+++ DOCUMENT EXCERPT +++
Smartphones will make statues talk

Usually, if you talk to statues, you’ll be met with a, er, stony silence. But from tomorrow, certain statues in London and Manchester will talk back. And you won’t even need to take hallucinogens first.

Public performance company Sing London has teamed up with specialist museum-guide developer Antenna Lab to give voice to 35 iconic figures, thanks to funding from the Digital R&D Fund for the Arts. Rather than blaring the info into an already noisy city, each monologue will simulate a phone call.
+++ MATERIAL SHOWN +++
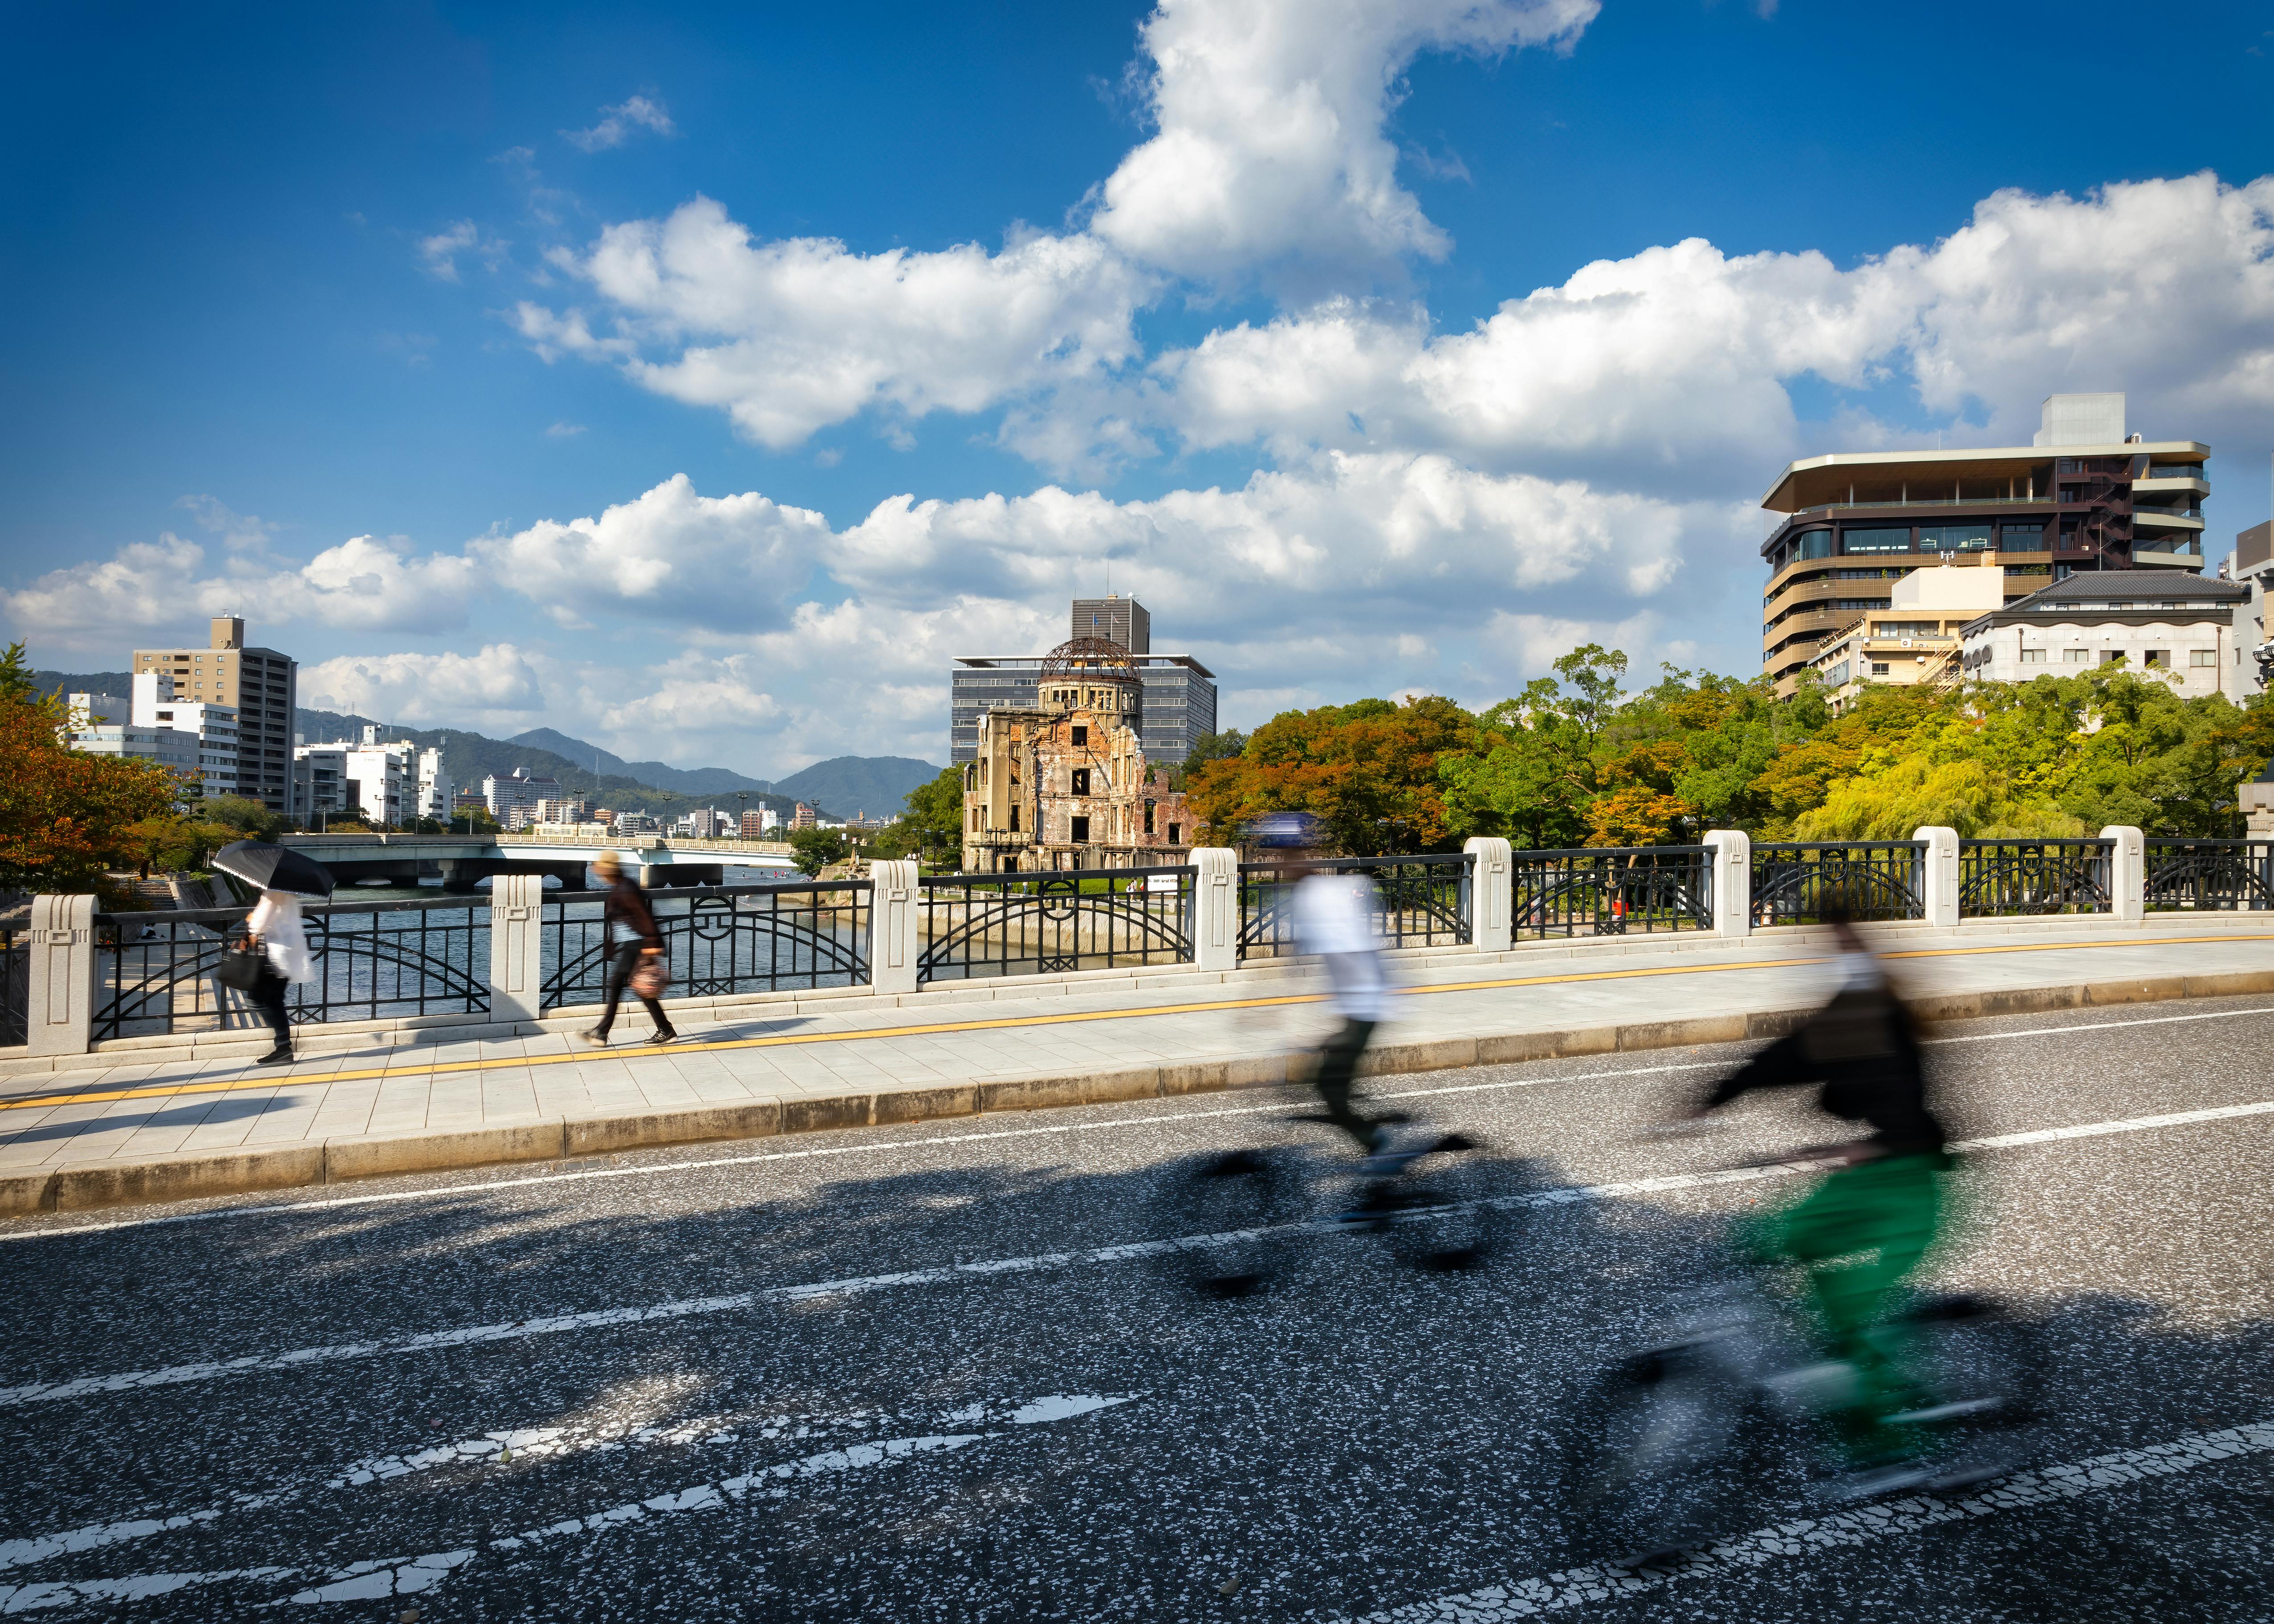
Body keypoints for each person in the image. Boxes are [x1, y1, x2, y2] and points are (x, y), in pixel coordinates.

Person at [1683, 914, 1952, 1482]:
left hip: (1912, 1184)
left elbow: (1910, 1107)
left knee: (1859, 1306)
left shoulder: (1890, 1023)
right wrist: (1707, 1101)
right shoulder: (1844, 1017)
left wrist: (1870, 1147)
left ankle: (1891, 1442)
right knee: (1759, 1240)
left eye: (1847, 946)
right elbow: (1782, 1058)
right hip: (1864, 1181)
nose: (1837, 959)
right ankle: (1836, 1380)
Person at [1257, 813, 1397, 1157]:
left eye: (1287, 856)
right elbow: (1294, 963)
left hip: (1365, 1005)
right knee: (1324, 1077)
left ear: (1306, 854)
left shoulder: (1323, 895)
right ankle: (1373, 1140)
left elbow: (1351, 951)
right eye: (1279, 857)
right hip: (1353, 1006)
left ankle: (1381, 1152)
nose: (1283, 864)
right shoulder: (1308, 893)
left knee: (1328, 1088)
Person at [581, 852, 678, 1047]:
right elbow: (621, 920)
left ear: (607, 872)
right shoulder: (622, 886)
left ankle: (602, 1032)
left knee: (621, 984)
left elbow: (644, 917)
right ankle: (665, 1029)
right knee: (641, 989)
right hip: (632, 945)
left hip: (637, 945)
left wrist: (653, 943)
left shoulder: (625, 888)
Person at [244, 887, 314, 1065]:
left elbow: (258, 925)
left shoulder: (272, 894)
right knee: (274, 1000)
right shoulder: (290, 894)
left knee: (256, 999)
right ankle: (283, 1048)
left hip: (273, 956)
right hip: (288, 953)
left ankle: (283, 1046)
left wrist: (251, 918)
+++
+++ MATERIAL SHOWN +++
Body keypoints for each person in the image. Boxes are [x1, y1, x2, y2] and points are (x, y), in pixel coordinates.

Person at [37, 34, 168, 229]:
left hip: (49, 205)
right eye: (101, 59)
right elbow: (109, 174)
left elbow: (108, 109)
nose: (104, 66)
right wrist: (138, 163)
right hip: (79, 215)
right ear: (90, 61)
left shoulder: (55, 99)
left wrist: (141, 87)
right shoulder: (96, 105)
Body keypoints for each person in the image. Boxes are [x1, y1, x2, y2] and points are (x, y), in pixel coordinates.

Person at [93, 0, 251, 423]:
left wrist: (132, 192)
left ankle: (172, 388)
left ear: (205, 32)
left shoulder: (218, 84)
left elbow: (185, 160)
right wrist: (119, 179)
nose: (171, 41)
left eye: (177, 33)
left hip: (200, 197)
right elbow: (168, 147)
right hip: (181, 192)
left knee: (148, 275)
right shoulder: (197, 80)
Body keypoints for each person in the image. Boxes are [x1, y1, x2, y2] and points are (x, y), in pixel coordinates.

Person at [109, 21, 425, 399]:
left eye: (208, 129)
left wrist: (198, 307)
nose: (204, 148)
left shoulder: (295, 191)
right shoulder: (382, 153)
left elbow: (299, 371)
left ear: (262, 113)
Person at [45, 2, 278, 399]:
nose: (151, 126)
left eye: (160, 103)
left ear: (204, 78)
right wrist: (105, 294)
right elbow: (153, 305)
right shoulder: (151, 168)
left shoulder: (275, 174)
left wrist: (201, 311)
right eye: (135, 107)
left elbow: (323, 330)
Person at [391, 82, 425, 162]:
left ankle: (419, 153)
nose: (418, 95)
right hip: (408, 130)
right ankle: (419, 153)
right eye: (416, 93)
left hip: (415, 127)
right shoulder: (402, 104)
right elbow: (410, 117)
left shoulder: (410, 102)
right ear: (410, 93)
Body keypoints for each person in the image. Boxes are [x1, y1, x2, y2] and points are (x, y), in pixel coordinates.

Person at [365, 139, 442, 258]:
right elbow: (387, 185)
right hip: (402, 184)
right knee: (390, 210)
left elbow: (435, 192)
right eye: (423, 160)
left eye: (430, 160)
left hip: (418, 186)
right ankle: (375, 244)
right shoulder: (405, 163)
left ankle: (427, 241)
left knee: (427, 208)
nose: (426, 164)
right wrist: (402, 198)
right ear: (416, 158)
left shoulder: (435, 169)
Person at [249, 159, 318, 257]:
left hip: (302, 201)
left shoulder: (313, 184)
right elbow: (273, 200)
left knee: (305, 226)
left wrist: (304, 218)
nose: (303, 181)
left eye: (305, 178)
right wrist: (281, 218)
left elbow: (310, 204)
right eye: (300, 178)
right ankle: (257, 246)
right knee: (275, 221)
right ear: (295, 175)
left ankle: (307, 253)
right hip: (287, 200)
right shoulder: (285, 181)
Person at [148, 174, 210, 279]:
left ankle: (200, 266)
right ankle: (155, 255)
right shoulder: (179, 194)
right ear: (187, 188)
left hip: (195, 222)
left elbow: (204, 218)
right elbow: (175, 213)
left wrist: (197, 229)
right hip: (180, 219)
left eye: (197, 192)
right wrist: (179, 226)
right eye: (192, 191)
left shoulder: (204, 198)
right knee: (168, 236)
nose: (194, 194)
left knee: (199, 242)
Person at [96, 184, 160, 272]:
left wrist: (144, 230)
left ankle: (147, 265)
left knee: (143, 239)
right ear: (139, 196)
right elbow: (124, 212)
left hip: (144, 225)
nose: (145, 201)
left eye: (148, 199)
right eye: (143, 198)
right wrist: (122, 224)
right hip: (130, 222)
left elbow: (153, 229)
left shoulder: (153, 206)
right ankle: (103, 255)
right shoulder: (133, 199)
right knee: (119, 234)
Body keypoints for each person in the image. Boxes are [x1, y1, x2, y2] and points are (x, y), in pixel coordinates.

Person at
+++
+++ MATERIAL SHOWN +++
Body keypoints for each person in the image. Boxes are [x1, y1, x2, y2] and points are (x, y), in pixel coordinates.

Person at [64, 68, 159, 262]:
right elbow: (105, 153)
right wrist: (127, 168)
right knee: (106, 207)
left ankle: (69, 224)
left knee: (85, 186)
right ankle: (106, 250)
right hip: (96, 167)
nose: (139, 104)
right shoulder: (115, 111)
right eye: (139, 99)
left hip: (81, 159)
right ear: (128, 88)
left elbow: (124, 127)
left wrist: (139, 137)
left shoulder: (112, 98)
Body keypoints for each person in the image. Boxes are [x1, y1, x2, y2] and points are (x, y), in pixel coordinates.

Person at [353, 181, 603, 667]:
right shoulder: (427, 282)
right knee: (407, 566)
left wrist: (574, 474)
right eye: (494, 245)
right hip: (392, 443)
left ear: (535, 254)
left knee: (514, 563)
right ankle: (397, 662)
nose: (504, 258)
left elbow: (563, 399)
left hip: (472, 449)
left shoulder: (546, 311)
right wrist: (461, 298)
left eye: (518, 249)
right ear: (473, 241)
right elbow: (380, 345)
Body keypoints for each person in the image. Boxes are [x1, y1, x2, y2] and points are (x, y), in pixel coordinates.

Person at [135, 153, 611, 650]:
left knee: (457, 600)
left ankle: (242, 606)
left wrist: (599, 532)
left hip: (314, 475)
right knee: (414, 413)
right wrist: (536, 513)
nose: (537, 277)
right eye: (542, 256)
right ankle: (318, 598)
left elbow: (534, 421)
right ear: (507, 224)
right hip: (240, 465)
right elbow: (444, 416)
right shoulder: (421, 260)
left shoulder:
+++
Translate this sentence from the article about talking statues into Spanish: "But from tomorrow, certain statues in London and Manchester will talk back."

SOLUTION FOR THIS PROBLEM
Pero a partir de mañana, ciertas estatuas de Londres y Mánchester contestarán.